И позже — через несколько лет:
«В страшную пору „Черных масок“ и „Крестовых сестер“[119] он явился перед читателем с „Повестью о многих превосходных вещах“, — в ней и небо синее, и трава зеленее, и праздники праздничнее; в ней телячий восторг бытия. Читайте ее, ипохондрики: каждого сделает она беззаботным мальчишкой, у которого в кармане живой воробей. Это Книга Счастья — кажется, единственная русская книга, в которой автор не проповедует счастья, не сулит его в будущем, а тут же источает его из себя.
— Хорошо, Никита? — спрашивает у мальчика его веселый отец.
— Чудесно! — отвечает Никита.
Все образы и события в этой радостной книге отмечены словом чудесно… Каждая книга Алексея Толстого есть, в сущности, „Повесть о многих превосходных вещах“».
И в жизни он казался таким же Никитой. Недаром всюду, куда приходил он тогда, его встречали улыбками, веселыми возгласами.
Вообще это был мажорный сангвиник. Он всегда жаждал радости, как малый ребенок, жаждал смеха и праздника, а насупленные, хмурые люди были органически чужды ему.
Когда мы жили в Ташкенте, мы условились, что будем ежедневно ходить в тамошний Ботанический сад, который нравился Толстому своей экзотичностью.
Два раза совместные наши прогулки прошли благополучно, но во время третьей я неосторожно сказал:
— Теперь, когда мы оба уже старики и, очевидно, очень скоро умрем…
Толстой промолчал, ничего не ответил, но едва мы вернулись домой, уже с порога заявил своим близким:
— Больше я с Чуковским никуда и никогда не пойду. Он такие га-адости говорит по дороге.
Вообще он органически не выносил разговоров о неприятных событиях, о болезнях, неудачах и немощах. Не потому ли он так нежно любил своего друга Андроникова, что Андроников всюду, куда бы ни являлся, вносил с собою беззаботную веселость. Глядя, как этот замечательный комик воплощается то в Пастернака, то в Фадеева, то в профессора Щербу, то в Качалова, то в Маршака, Алексей Николаевич, блаженно зажмурившись, попыхивал трубкой и был готов без конца упиваться каждой деталью воссоздаваемых Андрониковым уморительных образов. И весь расцветал от улыбки, когда Андроников перевоплощался в него самого.

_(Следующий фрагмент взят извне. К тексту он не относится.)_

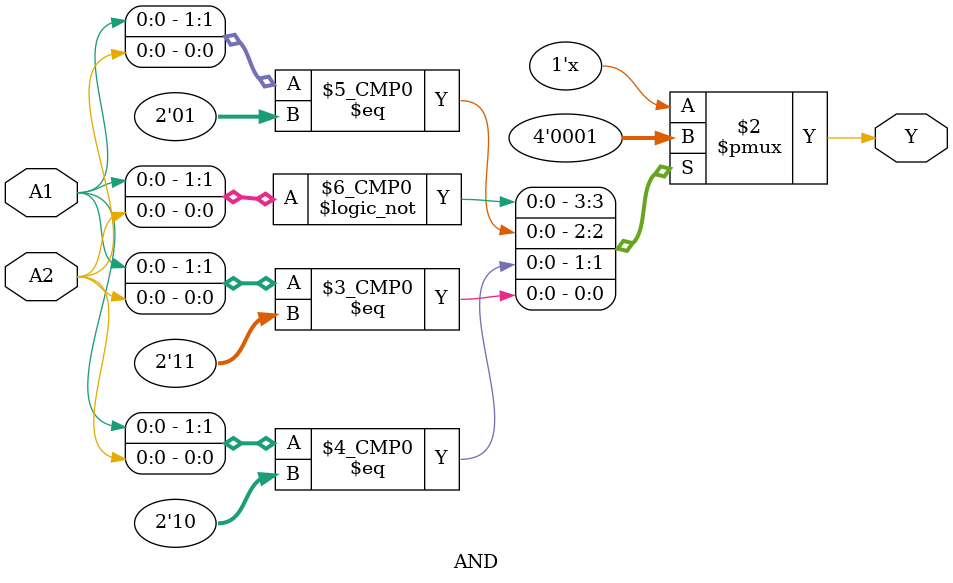
<source format=v>
module AND(Y,A1,A2);
input  A1,A2;
output  Y;
reg Y;

always @(A1 or A2)
case ({A1,A2})
2'b00 : Y <=1'b0;
2'b01 : Y <=1'b0;
2'b10 : Y <=1'b0;
2'b11 : Y <=1'b1;
endcase

endmodule

</source>
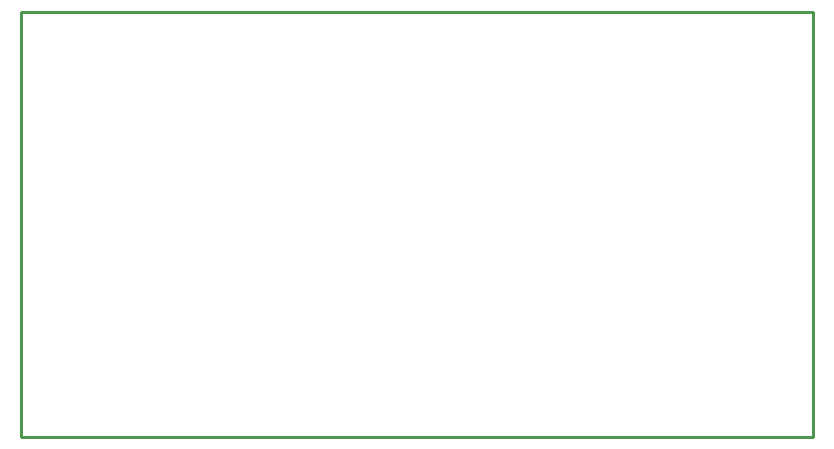
<source format=gko>
G04 Layer: BoardOutlineLayer*
G04 EasyEDA Pro v2.1.21.9b64d12f.b3811b, 2024-04-08 20:46:48*
G04 Gerber Generator version 0.3*
G04 Scale: 100 percent, Rotated: No, Reflected: No*
G04 Dimensions in millimeters*
G04 Leading zeros omitted, absolute positions, 3 integers and 3 decimals*
%FSLAX33Y33*%
%MOMM*%
%ADD10C,0.254*%
G75*


G04 Rect Start*
G54D10*
G01X-3048Y3302D02*
G01X-3048Y-32698D01*
G01X63952D01*
G01Y3302D01*
G01X-3048D01*
G04 Rect End*

M02*

</source>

Человек очень здоровой души, он всегда сторонился мрачных людей, меланхоликов, и всякий, кто знал его, не может не вспомнить его собственных веселых проделок, забавных мистификаций и шуток.

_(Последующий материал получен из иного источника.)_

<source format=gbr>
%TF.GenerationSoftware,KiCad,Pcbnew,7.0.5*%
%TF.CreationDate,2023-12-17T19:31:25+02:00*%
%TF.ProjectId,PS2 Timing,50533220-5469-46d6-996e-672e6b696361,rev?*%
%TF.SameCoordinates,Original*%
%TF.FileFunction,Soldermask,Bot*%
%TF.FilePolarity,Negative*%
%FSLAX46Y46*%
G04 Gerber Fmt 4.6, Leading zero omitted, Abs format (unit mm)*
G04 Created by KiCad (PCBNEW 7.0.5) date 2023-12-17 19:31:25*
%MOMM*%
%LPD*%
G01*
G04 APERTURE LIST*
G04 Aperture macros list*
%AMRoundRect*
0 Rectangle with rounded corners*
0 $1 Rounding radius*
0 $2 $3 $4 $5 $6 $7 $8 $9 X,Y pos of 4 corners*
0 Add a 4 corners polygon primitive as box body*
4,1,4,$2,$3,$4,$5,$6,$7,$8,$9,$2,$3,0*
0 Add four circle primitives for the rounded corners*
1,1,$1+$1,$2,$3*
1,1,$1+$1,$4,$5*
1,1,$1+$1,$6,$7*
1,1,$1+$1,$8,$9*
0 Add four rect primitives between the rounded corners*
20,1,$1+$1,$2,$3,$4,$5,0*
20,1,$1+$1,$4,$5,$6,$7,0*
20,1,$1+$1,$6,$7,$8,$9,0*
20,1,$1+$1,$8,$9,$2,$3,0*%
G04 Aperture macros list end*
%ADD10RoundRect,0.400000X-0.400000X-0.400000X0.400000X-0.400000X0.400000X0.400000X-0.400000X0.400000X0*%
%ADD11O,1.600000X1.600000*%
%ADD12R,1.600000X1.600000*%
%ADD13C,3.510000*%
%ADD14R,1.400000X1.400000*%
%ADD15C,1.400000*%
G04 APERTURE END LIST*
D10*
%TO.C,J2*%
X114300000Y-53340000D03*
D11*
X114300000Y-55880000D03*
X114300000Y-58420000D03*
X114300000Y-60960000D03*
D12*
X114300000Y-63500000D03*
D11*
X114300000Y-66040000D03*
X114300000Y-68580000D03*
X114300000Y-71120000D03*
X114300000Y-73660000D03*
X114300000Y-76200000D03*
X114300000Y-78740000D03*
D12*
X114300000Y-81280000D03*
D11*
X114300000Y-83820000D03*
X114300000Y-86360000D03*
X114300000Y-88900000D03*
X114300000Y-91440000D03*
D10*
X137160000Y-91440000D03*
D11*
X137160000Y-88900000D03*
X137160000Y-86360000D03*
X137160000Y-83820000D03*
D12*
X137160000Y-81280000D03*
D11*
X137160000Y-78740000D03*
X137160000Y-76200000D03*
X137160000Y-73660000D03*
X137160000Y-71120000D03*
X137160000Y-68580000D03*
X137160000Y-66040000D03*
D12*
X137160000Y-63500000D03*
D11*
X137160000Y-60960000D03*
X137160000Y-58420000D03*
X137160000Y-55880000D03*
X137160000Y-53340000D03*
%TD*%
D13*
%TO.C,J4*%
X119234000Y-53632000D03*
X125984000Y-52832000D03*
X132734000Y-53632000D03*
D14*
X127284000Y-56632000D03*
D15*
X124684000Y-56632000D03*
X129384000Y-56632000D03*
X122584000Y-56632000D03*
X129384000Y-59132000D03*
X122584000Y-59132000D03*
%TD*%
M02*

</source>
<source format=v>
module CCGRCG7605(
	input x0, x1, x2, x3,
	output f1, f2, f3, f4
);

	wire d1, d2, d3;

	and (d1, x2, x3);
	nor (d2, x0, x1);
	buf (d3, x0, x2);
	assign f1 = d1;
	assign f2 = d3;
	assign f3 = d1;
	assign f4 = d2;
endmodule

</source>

Как-то в Кисловодске мы жили с ним в пансионе «Лариса», и тут же поселился один очень милый заезжий простак, никогда не видавший гор. Заметив, что вверху, на большой крутизне, каким-то чудом пасутся коровы, он с недоумением спросил у Толстого, почему же они не падают в пропасть.
— Видите ли, — очень серьезно ответил Толстой, — у здешних коров с самого рождения особые ноги: две правые вдвое короче двух левых — вот они и ходят вокруг самых узких вершин и не падают. Приспособились к местным условиям. По Дарвину.
— А если они захотят повернуть и пойти в обратном направлении?
— Им это никак невозможно. Сразу же сверзятся в бездну. Только по кругу, вперед и вперед. Впрочем, у каждого горца есть особые костыли, специально для этих коров… привинчиваются к правым ногам, когда коровы выходят на гладкое место.
И Алексей Николаевич стал подробно описывать устройство только что изобретенных им коровьих костылей, а простосердечный приезжий достал из кармана блокнот и благоговейно записал этот вздор.